The Moderate Resolution Imaging Spectroradiometer (MODIS) on NASA’s Terra satellite captured these images of the Indus River Valley in southern Pakistan during the 2010 monsoon season. The top image is from August 29, 2010. The bottom image shows the same area roughly a month earlier, on July 31, 2010.
Both images use a combination of infrared and visible light to increase the contrast between water and land. Clouds appear in varying shades of light blue-green. Vegetation, even sparse vegetation, is green. Bare ground is pinkish brown. Water varies in color from electric blue to navy.
MODIS acquired the July 31 image during the early stages of the flooding, when northern Pakistan was hardest hit. Floodwaters had not yet surged southward down the Indus, which was a thin waterway meandering toward the coast.
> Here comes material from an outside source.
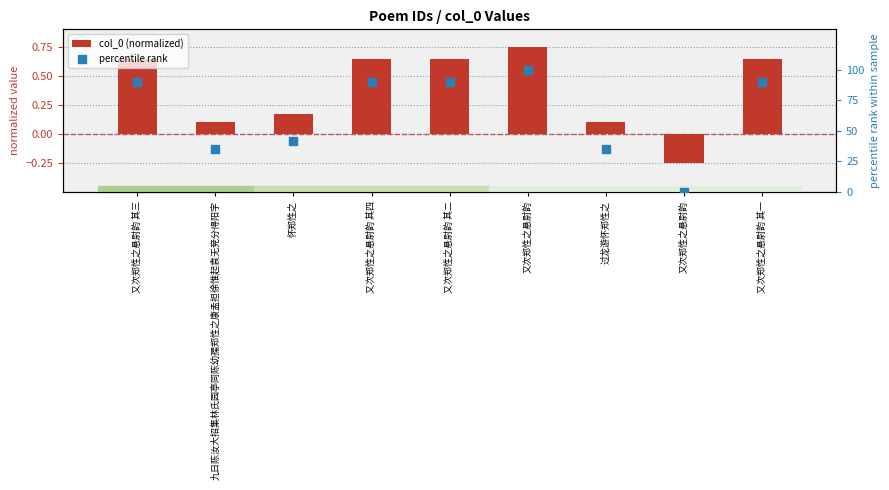

Is the value of percentile rank at 九日陈汝大招集林氏园亭同陈幼孺郑性之康孟担徐惟起袁无竞分得阳字 greater than the value of col_0 (normalized) at 怀郑性之?

Yes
By August 29, the same river spanned more than 10 kilometers in some places. In the August 29 image, a cloudbank partially obscures the satellite sensor’s view of Thatta, but the image clearly shows floodwaters surrounding the city of Sujawal.
The United Nations Office for the Coordination of Humanitarian Affairs (OCHA) stated that, in southern Pakistan, the Indus River had swollen to 40 times its usual capacity in late August 2010, according to the BBC.
Although floodwaters were slowly receding in the northern part of Pakistan, devastation remained, including agricultural lands inundated, livestock washed away, sewer lines burst, and drinking water tainted. Health officials noted increasing incidents of possible malaria and waterborne disease.